The district had four openings in special education this year.

"It´s an area we are concerned about," Roessler said, adding that the shortage of high-quality teachers is a national impasse.

Silver Falls Personnel and Curriculum Director Dale Koger returned from the Confederation of School Administrators meeting in Eugene on Thursday with a plan that might resolve his district´s special-education-qualification shortage.

The three-day meeting ended with a consensus that, if high school teachers can pass multiple subject exams, they will be considered "highly qualified."

Koger said the district has until the end of June 2006 to get teachers in the district up to the standard.

"It is a huge problem," Koger said. "If we don´t have anyone take that test, I don´t know what we are going to do."

Elsewhere, educators´ reactions are mixed.

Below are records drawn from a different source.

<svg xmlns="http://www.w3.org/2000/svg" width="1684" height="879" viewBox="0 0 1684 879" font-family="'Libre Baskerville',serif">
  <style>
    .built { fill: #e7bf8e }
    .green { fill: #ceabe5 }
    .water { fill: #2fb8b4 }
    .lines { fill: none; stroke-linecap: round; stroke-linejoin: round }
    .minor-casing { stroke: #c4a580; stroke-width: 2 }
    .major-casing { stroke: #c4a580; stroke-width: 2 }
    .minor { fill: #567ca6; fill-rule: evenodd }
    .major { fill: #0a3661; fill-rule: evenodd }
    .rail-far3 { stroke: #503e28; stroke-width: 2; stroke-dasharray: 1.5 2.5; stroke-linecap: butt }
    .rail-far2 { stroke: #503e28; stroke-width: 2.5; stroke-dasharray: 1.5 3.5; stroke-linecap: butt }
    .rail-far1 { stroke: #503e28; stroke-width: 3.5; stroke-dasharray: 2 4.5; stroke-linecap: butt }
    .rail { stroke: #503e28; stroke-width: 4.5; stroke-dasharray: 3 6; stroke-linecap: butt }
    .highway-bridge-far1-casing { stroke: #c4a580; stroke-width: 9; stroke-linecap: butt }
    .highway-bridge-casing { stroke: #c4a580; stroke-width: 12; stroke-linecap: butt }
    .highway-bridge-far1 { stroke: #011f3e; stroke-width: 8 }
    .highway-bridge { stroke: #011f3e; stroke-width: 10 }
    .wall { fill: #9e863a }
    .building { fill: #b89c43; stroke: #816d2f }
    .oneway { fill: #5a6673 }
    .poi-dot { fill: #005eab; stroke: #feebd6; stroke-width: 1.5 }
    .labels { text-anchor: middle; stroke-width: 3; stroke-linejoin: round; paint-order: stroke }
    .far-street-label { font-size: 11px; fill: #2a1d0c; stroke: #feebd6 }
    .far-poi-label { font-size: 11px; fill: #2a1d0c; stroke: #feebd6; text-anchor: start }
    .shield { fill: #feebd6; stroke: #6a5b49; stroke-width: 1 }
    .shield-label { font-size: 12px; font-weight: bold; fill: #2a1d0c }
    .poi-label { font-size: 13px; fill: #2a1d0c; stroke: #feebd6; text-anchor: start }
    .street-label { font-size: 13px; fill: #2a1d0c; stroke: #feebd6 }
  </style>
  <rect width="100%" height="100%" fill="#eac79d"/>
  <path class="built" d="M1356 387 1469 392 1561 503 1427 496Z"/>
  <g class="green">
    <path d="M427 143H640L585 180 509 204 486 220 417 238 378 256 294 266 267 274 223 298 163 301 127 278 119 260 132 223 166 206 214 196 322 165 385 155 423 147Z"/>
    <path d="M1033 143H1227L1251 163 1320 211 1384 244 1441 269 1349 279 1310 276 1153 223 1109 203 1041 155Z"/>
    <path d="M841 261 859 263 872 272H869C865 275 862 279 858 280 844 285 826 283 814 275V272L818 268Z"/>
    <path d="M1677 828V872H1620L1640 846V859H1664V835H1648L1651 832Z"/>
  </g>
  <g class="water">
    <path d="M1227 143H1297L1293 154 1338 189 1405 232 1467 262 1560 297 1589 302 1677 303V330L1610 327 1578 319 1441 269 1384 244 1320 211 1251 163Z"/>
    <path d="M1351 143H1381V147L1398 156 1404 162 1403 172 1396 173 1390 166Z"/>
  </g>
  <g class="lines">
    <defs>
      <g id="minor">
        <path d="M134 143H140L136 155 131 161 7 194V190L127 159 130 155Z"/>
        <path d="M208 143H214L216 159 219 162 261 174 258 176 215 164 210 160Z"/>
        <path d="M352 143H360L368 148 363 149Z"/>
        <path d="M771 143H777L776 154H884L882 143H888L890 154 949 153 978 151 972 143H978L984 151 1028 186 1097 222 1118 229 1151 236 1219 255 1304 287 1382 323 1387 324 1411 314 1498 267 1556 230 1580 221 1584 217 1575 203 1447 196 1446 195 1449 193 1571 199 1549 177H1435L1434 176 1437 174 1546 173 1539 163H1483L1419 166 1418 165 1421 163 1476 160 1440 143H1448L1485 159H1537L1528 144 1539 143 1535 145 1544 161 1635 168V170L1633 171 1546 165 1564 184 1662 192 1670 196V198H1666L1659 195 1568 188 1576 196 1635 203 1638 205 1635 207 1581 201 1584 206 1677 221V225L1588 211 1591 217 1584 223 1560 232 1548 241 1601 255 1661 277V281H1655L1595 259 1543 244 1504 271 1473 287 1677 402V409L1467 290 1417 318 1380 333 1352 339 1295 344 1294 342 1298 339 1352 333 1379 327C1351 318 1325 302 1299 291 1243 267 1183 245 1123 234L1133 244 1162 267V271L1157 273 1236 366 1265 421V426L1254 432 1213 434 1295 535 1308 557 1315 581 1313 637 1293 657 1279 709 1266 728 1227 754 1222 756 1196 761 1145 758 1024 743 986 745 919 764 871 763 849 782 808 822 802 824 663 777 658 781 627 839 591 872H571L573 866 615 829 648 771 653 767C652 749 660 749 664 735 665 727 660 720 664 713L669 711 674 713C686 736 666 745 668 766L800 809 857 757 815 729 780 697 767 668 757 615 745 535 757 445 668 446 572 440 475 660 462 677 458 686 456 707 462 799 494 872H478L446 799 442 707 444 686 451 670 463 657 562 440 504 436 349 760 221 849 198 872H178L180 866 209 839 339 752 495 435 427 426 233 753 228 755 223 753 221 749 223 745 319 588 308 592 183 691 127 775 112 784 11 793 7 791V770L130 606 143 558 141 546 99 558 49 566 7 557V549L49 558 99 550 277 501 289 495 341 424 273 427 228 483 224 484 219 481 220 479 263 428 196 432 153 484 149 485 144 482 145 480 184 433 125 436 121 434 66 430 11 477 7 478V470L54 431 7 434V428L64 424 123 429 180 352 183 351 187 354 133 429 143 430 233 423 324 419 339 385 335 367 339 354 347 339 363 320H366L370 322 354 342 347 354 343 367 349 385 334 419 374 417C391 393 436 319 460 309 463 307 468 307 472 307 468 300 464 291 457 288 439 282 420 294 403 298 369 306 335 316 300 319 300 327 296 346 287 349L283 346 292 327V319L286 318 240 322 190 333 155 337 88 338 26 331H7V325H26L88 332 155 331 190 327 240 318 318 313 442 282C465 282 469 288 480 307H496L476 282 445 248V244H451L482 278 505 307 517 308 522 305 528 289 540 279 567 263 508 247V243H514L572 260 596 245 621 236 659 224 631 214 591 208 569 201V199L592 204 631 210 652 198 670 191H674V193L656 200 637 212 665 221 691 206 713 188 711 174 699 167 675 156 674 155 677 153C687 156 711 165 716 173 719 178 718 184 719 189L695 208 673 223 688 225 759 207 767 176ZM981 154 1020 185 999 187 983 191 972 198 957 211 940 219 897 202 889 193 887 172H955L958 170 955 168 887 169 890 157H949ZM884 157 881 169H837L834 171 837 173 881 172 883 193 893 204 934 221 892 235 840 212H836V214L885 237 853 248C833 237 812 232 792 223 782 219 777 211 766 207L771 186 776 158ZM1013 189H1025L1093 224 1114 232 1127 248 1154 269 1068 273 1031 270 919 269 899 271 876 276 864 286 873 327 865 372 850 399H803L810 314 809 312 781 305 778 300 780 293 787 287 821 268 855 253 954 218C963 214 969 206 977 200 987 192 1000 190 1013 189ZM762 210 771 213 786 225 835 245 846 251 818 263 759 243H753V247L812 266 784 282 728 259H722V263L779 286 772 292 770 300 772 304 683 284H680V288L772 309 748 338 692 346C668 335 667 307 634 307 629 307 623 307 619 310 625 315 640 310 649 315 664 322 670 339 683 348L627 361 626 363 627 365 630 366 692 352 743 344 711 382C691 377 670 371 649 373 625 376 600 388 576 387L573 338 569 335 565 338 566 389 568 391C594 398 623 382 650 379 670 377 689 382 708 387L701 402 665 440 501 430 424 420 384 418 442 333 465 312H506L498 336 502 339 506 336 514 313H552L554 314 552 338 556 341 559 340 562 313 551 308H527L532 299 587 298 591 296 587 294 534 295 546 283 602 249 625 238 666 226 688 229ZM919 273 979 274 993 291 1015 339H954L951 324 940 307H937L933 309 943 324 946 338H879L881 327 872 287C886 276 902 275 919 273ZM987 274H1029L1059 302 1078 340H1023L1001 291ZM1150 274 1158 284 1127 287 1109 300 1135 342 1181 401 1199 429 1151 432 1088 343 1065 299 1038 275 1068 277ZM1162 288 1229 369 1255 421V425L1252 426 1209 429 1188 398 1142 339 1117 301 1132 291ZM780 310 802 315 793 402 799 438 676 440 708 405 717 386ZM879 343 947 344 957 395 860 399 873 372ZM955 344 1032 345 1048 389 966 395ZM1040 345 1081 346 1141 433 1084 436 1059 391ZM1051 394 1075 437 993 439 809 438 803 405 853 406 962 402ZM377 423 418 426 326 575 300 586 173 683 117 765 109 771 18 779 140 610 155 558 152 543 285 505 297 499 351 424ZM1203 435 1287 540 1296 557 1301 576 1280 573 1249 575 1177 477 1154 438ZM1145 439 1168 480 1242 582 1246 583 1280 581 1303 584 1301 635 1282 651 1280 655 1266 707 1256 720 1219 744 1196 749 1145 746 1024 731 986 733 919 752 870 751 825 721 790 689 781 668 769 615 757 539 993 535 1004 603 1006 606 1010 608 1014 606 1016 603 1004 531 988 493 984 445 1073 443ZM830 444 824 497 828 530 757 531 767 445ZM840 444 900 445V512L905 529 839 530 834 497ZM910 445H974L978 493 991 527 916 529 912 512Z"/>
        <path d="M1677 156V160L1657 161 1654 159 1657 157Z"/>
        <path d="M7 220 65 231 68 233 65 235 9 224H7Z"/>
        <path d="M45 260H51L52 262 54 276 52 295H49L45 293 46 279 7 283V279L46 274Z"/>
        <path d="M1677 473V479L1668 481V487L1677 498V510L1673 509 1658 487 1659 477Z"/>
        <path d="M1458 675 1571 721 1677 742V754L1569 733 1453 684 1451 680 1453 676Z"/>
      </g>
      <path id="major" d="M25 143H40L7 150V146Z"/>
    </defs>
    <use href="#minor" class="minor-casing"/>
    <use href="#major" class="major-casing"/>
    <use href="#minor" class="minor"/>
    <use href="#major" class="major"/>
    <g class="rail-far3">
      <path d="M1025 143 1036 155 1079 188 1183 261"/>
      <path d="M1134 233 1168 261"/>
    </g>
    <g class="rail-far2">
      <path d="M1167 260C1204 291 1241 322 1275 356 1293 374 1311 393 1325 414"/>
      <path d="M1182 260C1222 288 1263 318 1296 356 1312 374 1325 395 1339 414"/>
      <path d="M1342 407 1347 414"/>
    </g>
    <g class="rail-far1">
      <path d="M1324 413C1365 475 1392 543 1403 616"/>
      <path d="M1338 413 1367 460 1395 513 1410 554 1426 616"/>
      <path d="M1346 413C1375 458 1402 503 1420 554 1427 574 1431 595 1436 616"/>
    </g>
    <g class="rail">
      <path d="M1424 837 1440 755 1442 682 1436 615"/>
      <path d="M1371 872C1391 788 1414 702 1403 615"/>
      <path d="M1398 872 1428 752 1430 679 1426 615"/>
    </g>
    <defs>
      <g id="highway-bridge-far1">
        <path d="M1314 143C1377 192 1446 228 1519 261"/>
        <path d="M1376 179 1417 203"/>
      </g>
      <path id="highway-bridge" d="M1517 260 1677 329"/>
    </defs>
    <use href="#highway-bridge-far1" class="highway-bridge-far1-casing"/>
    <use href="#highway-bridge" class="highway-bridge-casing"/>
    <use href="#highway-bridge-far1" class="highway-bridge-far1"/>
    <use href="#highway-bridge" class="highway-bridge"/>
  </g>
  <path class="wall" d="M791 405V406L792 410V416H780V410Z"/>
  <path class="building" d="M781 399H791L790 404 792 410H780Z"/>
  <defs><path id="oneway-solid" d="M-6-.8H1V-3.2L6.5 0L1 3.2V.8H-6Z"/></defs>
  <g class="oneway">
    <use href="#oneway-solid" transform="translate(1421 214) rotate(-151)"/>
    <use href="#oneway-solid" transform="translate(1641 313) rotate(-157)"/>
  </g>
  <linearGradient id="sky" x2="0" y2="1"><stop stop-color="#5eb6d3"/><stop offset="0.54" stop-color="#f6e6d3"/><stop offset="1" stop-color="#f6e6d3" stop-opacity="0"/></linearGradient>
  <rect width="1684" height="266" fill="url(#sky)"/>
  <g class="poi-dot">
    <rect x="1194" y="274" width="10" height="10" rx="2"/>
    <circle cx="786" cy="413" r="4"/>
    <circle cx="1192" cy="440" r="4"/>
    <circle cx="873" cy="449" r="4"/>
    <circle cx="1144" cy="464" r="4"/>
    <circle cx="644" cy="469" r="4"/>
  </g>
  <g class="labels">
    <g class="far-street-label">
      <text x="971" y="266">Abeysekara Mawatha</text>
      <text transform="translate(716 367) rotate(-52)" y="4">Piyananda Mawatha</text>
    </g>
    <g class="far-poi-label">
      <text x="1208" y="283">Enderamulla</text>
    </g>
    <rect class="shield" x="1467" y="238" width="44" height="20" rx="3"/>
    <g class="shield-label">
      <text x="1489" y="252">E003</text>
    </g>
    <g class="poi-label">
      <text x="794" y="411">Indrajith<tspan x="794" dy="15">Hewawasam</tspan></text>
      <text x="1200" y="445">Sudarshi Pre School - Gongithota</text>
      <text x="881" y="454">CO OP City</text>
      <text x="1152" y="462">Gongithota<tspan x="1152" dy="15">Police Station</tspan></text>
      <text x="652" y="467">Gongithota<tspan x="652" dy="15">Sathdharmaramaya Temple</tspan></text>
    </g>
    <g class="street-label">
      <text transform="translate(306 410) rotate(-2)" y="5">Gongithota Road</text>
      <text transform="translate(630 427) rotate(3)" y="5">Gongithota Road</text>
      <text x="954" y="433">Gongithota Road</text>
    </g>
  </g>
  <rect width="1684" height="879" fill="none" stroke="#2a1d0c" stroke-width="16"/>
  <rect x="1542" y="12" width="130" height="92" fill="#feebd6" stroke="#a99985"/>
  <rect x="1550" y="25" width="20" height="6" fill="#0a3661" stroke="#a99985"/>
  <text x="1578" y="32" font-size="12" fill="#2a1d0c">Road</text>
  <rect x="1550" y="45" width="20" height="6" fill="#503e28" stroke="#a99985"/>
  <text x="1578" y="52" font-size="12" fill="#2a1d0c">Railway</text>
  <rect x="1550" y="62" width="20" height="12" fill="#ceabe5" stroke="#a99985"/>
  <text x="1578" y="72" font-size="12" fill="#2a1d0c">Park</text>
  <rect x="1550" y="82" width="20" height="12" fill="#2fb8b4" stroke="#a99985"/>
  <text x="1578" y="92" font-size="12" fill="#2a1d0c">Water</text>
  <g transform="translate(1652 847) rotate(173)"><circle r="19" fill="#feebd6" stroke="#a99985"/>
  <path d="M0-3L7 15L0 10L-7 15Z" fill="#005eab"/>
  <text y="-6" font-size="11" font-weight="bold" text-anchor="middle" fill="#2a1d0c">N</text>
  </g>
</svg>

"The real problem is No Child Left Behind was designed to correct the ills of the educational system in urban areas," said Bob Mooneyham of the National Rural Education Association, based in Oklahoma. "Very little consideration was given to this supply-and-demand factor for rural teachers."

"It´s not like a student is graduating from a university and setting their sights on rural America to teach."

Brent Walker, the principal at Haverhill Cooperative Middle School in New Hampshire, has two teacher openings. Because his school is in a small town of 4,200 residents, he said, it is difficult to persuade teachers to move to an area where it can get 30 degrees below zero in the winter. The nearest town of significant size, Hanover, is 45 minutes south. Walker said that he doesn´t expect to have more than a handful of candidates with all the up-to-date teaching credentials in place.

"What rural districts often have to do is find the right person who´s the right fit for the school ... and invest in training that person for that unique role," he said.

States with large urban areas, such as New Jersey, Connecticut and California, pay their teachers far more than predominantly rural states such as West Virginia, Montana and the Dakotas, according to a recent survey by the National Education Association, a teachers union.

Even within states, urban school districts pay more than rural ones. Rural districts tend to have fewer students, so they cannot justify the additional expense to hire more teachers, Mooneyham said.

Low pay is a key reason three of four new Montana teachers are hired away by Nevada, Florida and California, said Claudette Morton, the director of the Montana Small Schools Alliance.

Greater Las Vegas, the fastest-growing urban area in the country, is the biggest recruiter of Montana teachers, she said.

"It’s certainly not attractive to start out at $20,000 a year when you have $40,000 to $50,000 in (college) debt," Morton said.

Recognizing that rural America will find it particularly difficult to recruit qualified teachers, the Bush administration has set aside special allocations, said Rene Islas, a teacher-quality specialist at the Education Department.

The federal government will give states $3 billion in grants to improve the quality of teachers, particularly in the poorest regions of the country. No Child Left Behind also gives the most isolated school districts as long as three years to train teachers already qualified to teach one subject to become competent in other subjects as well.

Reporter Angelina Morgan of the Silverton Appeal contributed to this article.